#### [TASK DIRECTIONS]
What is the number of lines in the data that hold the string "TSARSBERG"? Reply with that number only.

#### [SOURCE MATERIAL]

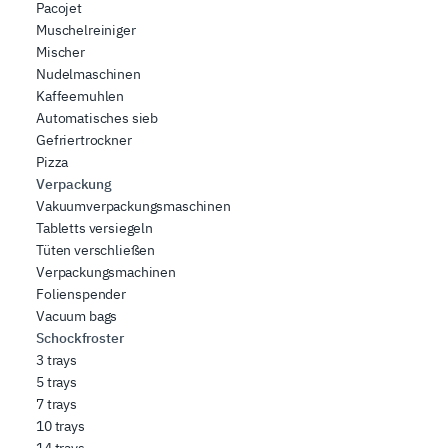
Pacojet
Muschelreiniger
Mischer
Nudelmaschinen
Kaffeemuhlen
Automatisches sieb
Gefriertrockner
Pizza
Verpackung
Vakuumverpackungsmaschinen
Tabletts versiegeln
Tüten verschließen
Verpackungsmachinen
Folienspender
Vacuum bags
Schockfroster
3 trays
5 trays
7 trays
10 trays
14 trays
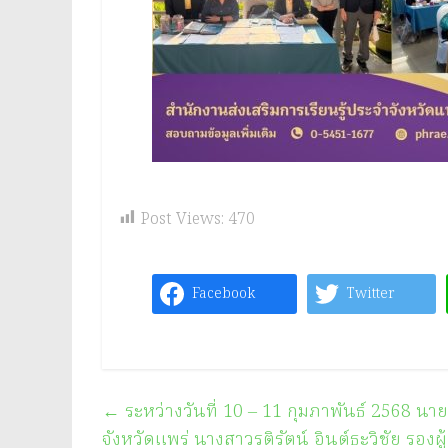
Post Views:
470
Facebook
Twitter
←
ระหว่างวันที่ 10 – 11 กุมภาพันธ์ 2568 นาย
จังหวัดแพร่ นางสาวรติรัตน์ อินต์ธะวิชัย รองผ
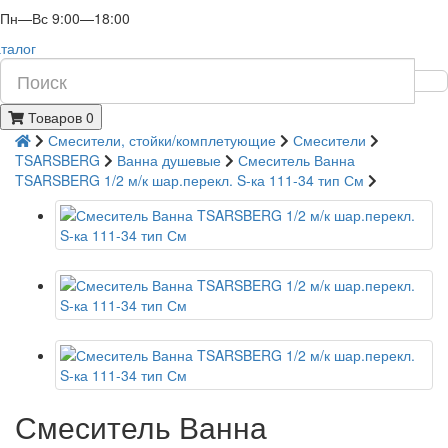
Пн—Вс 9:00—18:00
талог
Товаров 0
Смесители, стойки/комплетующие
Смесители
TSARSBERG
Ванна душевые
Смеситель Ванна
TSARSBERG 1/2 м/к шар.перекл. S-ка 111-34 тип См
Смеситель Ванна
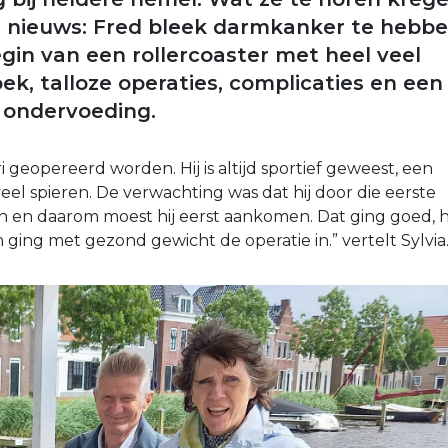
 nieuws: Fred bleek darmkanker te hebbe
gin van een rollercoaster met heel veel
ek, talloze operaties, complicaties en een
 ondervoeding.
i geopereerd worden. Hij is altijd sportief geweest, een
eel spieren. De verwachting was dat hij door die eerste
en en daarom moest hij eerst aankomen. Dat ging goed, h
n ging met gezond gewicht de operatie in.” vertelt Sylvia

#### [TASK ANSWER]
2